(Work to complete) Reproduce every row below verbatim, omitting the pictures from your response.

(Given records)
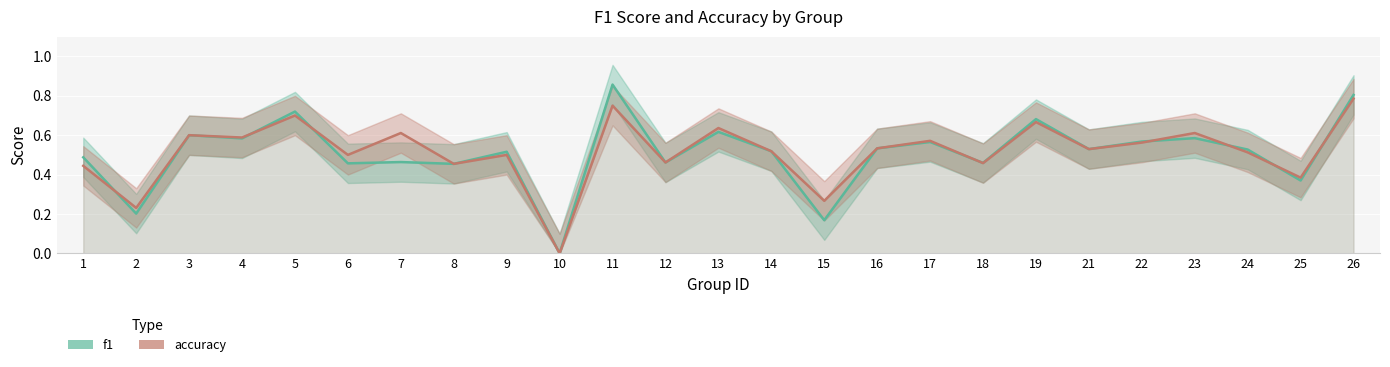

List the labels in order of accuracy value, largest first.

26, 11, 5, 19, 13, 7, 23, 3, 4, 17, 22, 16, 21, 14, 24, 6, 9, 12, 18, 8, 1, 25, 15, 2, 10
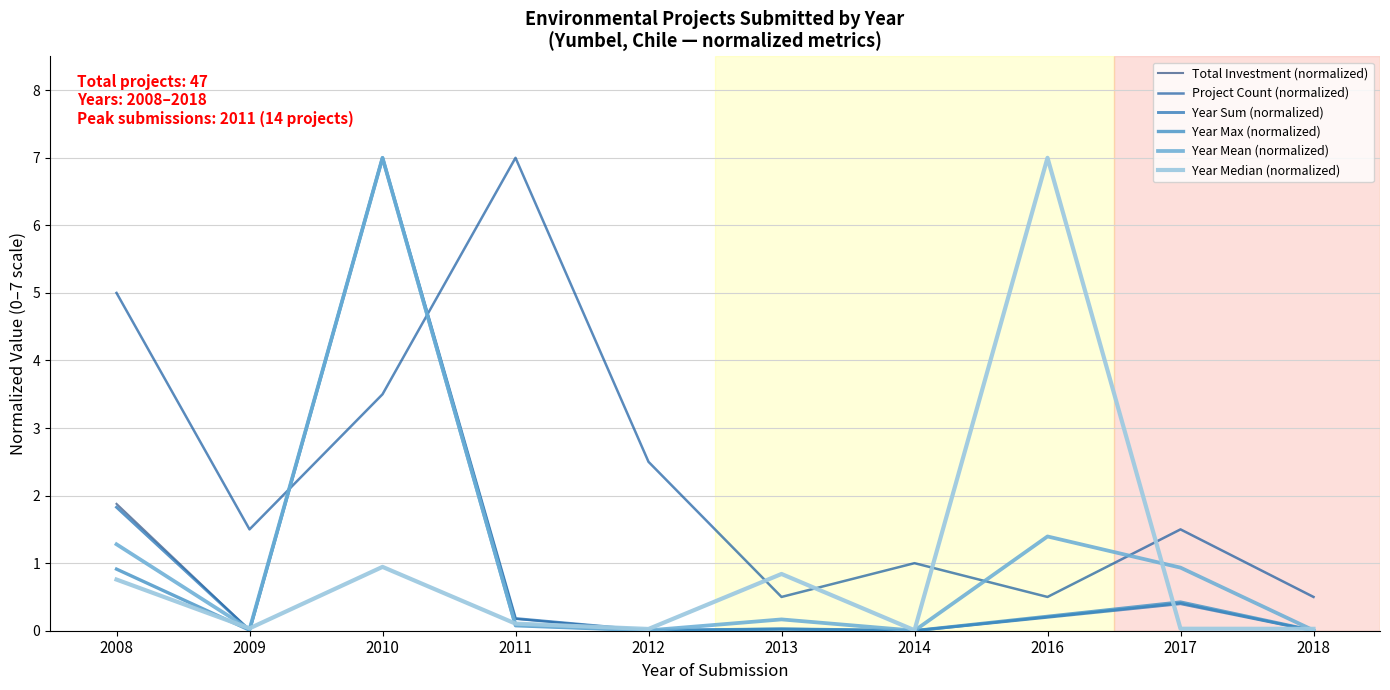

The value of Project Count (normalized) at 2011 is 10.4. True or false?

False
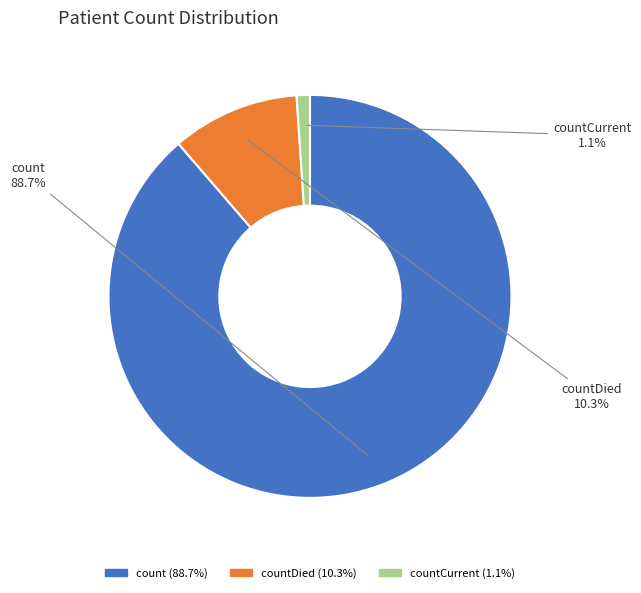

Does any single category account for the majority?

Yes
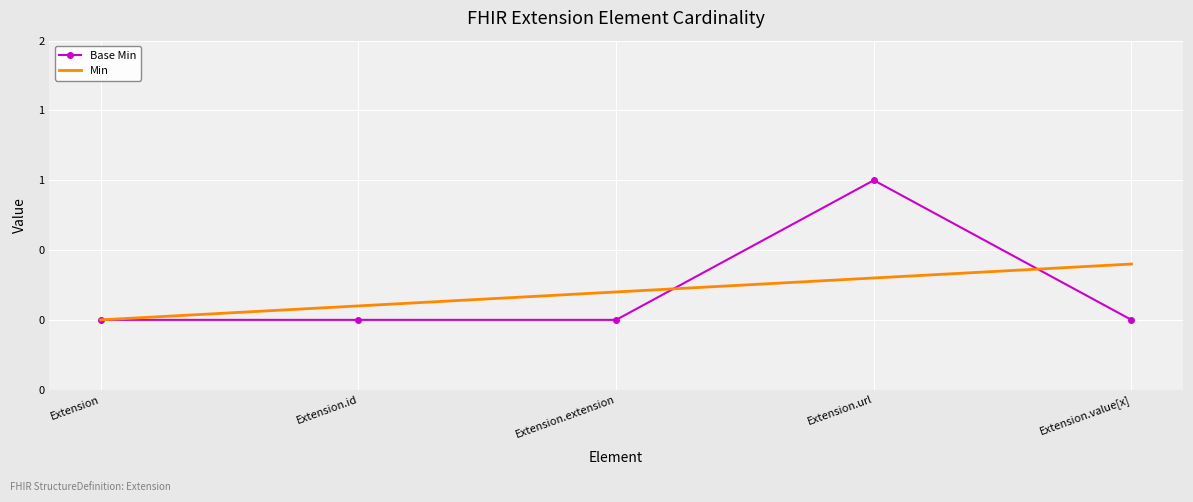

What is the spread (max minus min) of values at Extension.extension?

0.2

(Result of the exercise)
List the labels in order of accuracy value, largest first.

26, 11, 5, 19, 13, 7, 23, 3, 4, 17, 22, 16, 21, 14, 24, 6, 9, 12, 18, 8, 1, 25, 15, 2, 10

The value of Project Count (normalized) at 2011 is 10.4. True or false?

False

Does any single category account for the majority?

Yes

What is the spread (max minus min) of values at Extension.extension?

0.2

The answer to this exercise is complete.